# Immersions

## Visualizing and sonifying how an artificial ear hears music

\[\def\sb{_}\]This project lets us interact with and explore an audio processing neural network, or what I call an “artificial ear”. This network was trained in an unsupervised way on various music datasets using a contrastive predictive coding method. There are two modes of showing its inner workings - one is visual, the other is sonic. For the visualization, first, the neurons of the network are laid out in two-dimensional space, then their activation is shown at every moment, depending on the input, in real-time. To make audible how music sound to the artificial ear, an optimization procedure generates sounds that specifically activate certain neurons in the network. In case you’re interested, please see the the paper or the poster, as well as the visualization code (that you could use to visualize your own networks)!

If you want to skip the theory, you can jump straight down to the audio and video demonstrations starting in the visualization section.

* TASKS AND EXERCISES
a) Swap "artificial ear" for "synthetic ear" in the page extract, then write out the stretch from "## Visualizing and" through "your own networks)!".
b) According to the page extract, why does the project use an optimization procedure to generate sounds?

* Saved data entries
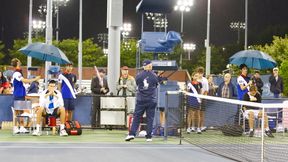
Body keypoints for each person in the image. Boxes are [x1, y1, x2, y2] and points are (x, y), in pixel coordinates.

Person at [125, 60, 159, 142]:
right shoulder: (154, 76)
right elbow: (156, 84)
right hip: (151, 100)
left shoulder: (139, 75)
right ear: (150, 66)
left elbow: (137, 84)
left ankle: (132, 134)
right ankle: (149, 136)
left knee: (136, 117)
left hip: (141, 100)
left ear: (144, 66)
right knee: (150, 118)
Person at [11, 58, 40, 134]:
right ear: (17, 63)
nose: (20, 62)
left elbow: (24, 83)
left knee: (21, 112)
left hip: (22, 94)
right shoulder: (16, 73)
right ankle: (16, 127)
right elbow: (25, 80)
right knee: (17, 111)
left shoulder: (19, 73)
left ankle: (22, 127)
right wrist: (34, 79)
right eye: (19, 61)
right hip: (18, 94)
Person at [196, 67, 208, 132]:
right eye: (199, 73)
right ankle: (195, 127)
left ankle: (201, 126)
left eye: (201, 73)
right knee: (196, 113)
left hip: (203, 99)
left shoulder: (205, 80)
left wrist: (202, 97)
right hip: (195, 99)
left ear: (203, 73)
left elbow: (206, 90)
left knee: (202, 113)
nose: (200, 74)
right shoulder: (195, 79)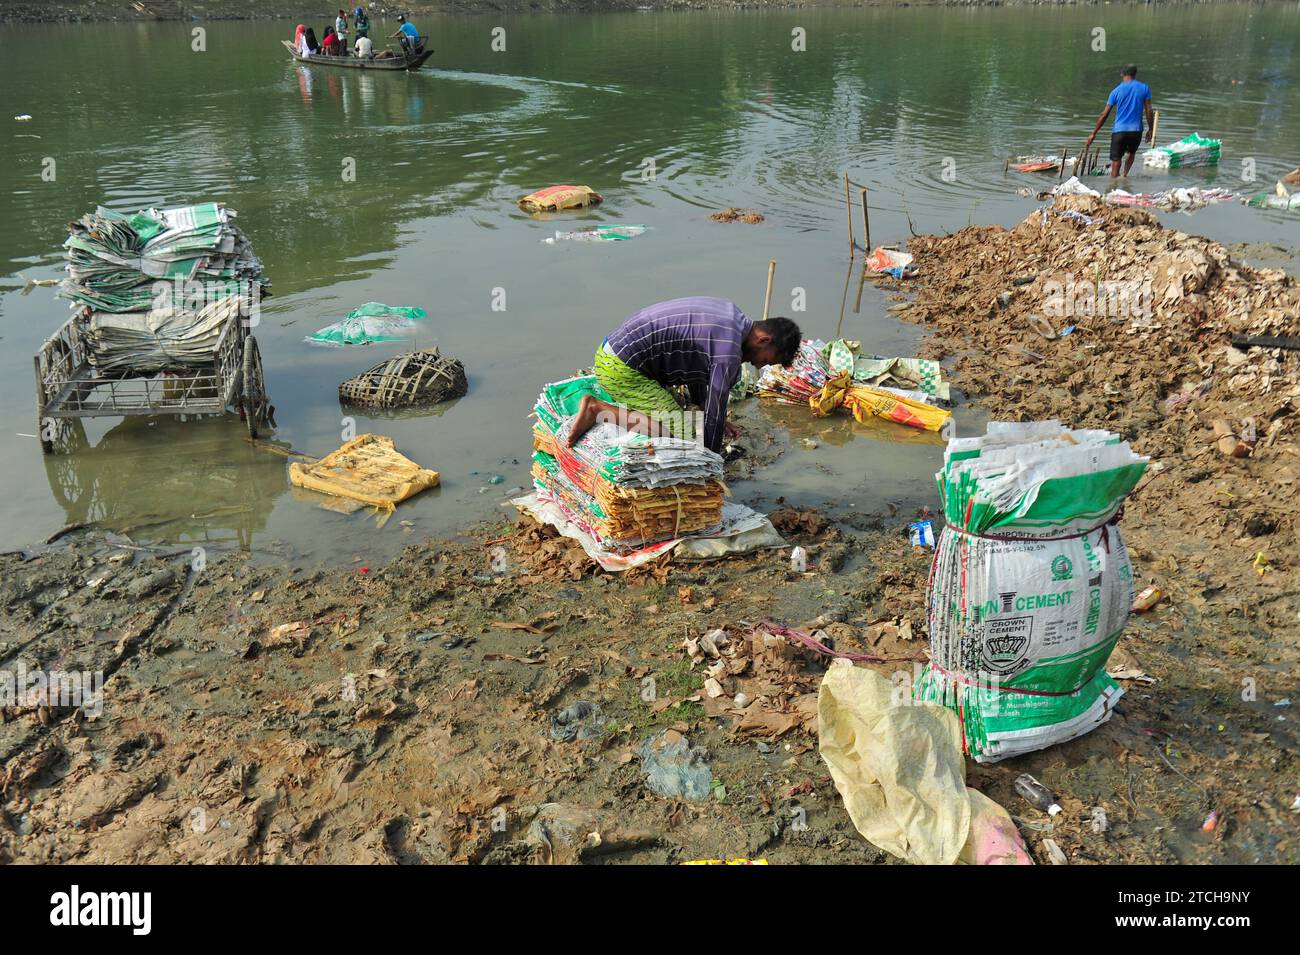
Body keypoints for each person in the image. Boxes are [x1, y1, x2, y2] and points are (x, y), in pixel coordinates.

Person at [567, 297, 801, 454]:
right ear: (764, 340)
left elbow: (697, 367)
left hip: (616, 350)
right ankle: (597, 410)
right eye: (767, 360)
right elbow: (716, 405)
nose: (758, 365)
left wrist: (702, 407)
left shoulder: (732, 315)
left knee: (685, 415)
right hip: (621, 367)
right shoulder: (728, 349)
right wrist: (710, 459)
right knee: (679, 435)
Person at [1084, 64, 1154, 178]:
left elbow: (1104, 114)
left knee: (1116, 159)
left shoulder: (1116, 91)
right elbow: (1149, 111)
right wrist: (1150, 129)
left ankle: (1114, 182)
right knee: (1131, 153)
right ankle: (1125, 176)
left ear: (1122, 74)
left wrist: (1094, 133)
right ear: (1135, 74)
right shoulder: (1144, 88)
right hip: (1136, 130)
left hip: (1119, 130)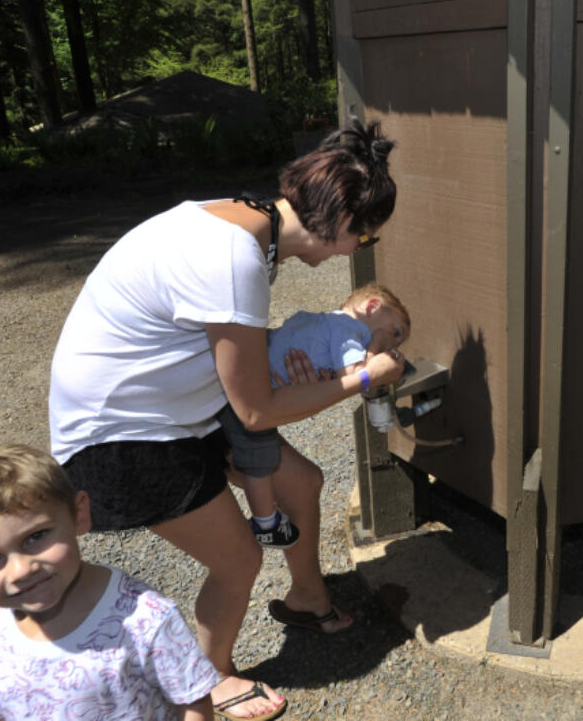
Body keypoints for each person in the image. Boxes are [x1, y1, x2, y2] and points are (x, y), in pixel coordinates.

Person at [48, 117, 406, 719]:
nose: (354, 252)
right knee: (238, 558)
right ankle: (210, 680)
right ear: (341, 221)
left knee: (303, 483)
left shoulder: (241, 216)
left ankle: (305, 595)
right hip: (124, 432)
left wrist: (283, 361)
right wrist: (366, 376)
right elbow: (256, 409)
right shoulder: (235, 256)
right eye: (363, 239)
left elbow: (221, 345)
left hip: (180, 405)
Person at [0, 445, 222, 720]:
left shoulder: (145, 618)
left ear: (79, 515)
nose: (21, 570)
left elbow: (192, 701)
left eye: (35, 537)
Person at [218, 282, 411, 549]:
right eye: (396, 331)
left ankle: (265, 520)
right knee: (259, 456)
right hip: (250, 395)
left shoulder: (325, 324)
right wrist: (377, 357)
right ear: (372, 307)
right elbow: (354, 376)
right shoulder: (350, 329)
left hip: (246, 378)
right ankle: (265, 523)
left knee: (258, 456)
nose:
* * *
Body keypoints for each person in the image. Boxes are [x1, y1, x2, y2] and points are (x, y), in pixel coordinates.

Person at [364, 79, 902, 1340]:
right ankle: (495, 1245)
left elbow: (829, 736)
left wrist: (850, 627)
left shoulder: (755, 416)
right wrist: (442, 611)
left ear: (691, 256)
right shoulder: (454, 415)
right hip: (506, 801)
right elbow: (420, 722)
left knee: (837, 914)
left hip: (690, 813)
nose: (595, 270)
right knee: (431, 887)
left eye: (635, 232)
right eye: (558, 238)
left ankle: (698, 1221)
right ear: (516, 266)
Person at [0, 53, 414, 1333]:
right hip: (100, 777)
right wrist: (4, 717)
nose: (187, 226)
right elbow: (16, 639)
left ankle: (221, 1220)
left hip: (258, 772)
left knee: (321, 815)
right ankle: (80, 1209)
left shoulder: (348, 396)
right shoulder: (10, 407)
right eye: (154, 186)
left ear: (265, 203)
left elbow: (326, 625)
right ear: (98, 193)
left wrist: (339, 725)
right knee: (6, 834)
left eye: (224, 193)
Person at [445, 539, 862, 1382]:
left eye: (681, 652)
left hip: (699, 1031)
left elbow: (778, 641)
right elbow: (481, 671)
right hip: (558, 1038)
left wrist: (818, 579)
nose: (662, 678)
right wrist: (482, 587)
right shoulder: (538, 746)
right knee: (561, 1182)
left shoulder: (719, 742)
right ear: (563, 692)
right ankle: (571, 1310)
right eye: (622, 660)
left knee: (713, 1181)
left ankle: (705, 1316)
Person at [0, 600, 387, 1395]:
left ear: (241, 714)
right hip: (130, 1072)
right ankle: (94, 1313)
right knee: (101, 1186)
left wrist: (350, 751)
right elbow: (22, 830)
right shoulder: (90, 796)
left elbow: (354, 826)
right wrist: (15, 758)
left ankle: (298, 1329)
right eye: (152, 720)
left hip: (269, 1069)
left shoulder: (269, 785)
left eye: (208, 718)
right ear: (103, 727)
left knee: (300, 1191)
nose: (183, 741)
--
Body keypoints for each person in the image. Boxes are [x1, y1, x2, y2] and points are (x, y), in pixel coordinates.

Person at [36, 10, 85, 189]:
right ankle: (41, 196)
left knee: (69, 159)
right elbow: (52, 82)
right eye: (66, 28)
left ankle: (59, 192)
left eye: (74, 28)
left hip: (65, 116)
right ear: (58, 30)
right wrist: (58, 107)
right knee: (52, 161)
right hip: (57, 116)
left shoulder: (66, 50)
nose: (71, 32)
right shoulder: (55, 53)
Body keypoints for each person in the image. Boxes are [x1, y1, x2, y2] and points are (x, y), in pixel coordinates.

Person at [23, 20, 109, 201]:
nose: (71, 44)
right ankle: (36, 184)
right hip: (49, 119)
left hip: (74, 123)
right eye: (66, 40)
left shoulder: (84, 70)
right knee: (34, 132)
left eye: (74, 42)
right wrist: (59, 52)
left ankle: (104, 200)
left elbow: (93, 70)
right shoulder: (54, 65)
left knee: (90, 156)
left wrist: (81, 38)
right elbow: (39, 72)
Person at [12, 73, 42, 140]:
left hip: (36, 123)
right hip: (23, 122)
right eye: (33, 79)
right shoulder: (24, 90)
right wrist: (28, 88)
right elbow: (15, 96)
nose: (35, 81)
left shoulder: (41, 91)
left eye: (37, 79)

* SOLVED TASKS
a)
## Visualizing and sonifying how an synthetic ear hears music

\[\def\sb{_}\]This project lets us interact with and explore an audio processing neural network, or what I call an “synthetic ear”. This network was trained in an unsupervised way on various music datasets using a contrastive predictive coding method. There are two modes of showing its inner workings - one is visual, the other is sonic. For the visualization, first, the neurons of the network are laid out in two-dimensional space, then their activation is shown at every moment, depending on the input, in real-time. To make audible how music sound to the synthetic ear, an optimization procedure generates sounds that specifically activate certain neurons in the network. In case you’re interested, please see the the paper or the poster, as well as the visualization code (that you could use to visualize your own networks)!

b) The procedure makes it audible how music sounds to the artificial ear. It generates sounds that specifically activate certain neurons in the network.